### [Página]
■ ■ ■

# Isto tá fodi**



## tonica

"Isto ta fodi*****"

Quien traduce y explica??


----------



## olivinha

Sería más o menos _esto está jodido_.
Creo que no necesitas explicación.

Y, Tonica, ojo a la norma 4 de Word Reference:
4. Put the word or phrase in the title when asking a question.
(Avoid "translation please", "how do I say this", "does this word exist", "I'm new" and similar expressions.)


----------



## Carfer

É isso mesmo, ou melhor, talvez tonica precise mesmo, não digo, evidentemente, duma explicação, mas pelo menos duma precisão, porque se é verdade que '_jodido_' e' fodido' têm muitas semelhanças gráficas e fonéticas, já o mesmo não se pode dizer quanto ao uso (muito menos frequente no português) e à tolerância social a esse mesmo uso (também muito menor em Portugal). Não sou perito, porque são palavras de maior uso na língua oral e o meu contacto com o espanhol é quase estrictamente literário, mas quase arriscaria dizer que o conteúdo semântico da palavra em português e espanhol é um tanto diferente, correspondendo a palavra espanhola mais ao nosso 'estou lixado', 'estou chateado'. 'Joder', por exemplo, como interjeição, equipara-se mais ao nosso 'porra', ou não? Aliás, Olivinha já teve o cuidado de dizer que a equivalência será só 'mais ou menos'. Talvez Olivinha, tendo o português como língua materna e usando o espanhol como língua do dia a dia, esteja em melhores condições para explicar melhor.

■ ■ ■

Itens do conjunto de dados
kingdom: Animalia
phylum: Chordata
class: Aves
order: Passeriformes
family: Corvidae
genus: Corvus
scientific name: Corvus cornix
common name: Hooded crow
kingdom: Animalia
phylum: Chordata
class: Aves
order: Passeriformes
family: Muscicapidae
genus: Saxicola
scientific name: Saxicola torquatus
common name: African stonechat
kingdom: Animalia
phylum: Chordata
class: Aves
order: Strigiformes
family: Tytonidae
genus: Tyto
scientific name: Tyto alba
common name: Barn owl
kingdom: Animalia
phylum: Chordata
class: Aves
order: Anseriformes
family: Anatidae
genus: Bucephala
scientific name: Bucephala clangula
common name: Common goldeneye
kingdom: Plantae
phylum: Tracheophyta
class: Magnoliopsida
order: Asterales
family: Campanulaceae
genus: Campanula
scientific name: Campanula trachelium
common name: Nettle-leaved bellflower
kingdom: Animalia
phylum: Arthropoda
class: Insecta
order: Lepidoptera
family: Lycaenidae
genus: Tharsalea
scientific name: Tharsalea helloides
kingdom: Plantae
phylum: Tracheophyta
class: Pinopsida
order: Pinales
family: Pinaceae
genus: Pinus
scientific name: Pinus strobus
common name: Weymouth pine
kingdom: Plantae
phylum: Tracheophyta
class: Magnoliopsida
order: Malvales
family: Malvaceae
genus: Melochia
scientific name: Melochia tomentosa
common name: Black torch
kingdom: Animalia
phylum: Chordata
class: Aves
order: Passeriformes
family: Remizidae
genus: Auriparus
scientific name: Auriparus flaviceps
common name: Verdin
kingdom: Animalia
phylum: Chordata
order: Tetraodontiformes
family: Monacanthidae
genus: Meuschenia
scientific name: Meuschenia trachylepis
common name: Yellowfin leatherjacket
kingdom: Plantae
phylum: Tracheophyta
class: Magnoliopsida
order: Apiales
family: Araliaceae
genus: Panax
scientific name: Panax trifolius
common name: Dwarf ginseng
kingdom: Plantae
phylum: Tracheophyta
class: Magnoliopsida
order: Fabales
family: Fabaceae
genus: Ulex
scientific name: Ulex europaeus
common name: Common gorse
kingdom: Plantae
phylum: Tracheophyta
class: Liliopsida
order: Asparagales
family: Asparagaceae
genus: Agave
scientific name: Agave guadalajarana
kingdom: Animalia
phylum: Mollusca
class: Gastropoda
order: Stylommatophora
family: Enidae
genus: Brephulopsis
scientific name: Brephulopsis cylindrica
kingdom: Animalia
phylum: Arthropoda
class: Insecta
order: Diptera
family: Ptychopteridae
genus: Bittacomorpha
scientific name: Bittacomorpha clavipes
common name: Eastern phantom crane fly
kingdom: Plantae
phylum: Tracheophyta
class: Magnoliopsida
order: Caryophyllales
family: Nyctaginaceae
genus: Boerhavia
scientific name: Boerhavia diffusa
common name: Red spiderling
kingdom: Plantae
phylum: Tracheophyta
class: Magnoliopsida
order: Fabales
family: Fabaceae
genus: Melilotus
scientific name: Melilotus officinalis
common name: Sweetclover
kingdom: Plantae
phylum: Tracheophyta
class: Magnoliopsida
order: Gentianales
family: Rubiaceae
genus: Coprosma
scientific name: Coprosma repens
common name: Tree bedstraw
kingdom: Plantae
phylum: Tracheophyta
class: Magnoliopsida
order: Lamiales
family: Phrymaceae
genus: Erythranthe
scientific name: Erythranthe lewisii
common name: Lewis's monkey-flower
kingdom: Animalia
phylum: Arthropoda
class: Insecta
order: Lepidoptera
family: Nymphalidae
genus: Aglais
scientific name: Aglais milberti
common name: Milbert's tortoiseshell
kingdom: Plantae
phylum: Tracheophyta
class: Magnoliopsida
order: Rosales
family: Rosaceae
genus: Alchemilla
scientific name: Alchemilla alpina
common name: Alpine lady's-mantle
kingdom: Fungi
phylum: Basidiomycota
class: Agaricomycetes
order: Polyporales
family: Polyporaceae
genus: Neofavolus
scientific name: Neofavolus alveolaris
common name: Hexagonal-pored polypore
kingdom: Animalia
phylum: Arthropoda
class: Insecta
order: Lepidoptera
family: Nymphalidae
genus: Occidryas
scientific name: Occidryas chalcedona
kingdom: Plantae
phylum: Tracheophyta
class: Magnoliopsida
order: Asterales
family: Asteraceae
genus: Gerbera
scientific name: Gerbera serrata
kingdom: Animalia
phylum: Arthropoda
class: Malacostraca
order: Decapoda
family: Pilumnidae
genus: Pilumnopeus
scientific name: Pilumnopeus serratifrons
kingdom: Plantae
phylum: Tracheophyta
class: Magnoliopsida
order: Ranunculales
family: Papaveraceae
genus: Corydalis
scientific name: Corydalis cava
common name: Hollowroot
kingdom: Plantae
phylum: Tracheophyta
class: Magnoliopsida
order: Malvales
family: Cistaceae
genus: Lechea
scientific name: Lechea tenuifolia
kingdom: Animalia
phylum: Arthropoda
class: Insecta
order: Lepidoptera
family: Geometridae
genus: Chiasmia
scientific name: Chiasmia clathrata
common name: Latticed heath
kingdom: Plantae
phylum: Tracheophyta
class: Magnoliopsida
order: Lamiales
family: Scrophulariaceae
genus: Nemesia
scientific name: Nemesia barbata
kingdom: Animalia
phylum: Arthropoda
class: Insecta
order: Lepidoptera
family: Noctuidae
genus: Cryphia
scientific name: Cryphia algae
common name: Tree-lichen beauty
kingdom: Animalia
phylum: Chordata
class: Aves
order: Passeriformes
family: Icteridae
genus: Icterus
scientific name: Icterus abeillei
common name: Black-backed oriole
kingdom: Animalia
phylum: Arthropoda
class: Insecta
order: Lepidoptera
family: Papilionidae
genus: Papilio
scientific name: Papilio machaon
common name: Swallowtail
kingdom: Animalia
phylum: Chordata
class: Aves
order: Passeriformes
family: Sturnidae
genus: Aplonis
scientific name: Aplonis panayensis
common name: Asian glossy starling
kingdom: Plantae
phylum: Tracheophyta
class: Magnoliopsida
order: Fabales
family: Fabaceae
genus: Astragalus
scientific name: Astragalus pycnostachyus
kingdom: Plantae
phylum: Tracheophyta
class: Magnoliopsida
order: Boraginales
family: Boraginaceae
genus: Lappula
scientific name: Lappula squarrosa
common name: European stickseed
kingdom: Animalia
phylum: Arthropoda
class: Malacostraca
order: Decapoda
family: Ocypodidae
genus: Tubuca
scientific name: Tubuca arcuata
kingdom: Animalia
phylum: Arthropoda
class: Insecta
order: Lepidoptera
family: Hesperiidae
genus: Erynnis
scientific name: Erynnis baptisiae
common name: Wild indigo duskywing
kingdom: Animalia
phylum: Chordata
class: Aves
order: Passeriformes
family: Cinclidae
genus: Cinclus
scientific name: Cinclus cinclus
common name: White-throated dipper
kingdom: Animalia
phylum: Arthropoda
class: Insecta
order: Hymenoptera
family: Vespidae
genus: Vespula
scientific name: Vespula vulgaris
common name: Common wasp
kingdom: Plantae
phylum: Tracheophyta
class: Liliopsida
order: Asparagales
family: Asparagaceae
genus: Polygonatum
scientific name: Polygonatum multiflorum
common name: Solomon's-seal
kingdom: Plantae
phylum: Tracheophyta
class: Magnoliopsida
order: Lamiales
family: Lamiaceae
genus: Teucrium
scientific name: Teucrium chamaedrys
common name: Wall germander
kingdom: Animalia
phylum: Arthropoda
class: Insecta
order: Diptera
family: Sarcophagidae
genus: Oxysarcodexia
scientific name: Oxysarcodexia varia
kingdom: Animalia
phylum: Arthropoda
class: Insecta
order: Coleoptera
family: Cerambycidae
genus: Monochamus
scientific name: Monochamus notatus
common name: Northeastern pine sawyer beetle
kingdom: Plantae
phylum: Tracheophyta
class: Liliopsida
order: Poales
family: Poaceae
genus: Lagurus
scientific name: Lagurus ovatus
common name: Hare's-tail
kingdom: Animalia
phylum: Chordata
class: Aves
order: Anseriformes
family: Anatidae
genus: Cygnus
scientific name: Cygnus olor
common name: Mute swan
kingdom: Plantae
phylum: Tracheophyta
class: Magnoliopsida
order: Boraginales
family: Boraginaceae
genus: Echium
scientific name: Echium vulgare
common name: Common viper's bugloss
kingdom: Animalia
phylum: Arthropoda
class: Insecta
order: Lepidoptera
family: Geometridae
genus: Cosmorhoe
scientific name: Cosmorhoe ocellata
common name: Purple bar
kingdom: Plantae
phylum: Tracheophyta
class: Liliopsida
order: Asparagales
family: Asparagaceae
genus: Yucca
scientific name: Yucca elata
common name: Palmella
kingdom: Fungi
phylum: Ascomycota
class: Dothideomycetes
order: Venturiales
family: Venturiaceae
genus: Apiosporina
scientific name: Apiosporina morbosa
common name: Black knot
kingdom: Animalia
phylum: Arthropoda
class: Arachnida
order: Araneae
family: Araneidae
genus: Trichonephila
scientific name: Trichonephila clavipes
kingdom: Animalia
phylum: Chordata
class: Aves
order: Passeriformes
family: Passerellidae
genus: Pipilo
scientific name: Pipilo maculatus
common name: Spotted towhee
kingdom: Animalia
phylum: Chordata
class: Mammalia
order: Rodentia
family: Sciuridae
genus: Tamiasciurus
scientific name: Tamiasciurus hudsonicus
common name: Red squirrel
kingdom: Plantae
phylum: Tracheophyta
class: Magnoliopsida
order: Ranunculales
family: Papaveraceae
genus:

■ ■ ■

### [Desafio 1]
Resuma o tópico do fórum em duas frases.
### [Desafio 2]
Segundo o tópico do fórum, porque é que Carfer acha que Tonica precisa pelo menos de uma precisão sobre a tradução?

### [Resultado correto 1]
Tonica pede a tradução e a explicação de uma expressão portuguesa, e Olivinha traduz-a, mais ou menos, por «esto está jodido» e lembra a norma 4 do Word Reference, que pede que a palavra ou frase seja posta no título. Carfer acrescenta que «jodido» e «fodido» se parecem na grafia e no som, mas diferem no uso e na tolerância social, e arrisca que a palavra espanhola corresponde mais a «estou lixado» ou «estou chateado».

### [Resultado correto 2]
Porque, embora «jodido» e «fodido» tenham muitas semelhanças gráficas e fonéticas, o mesmo não se pode dizer quanto ao uso, muito menos frequente no português. Também a tolerância social a esse uso é muito menor em Portugal.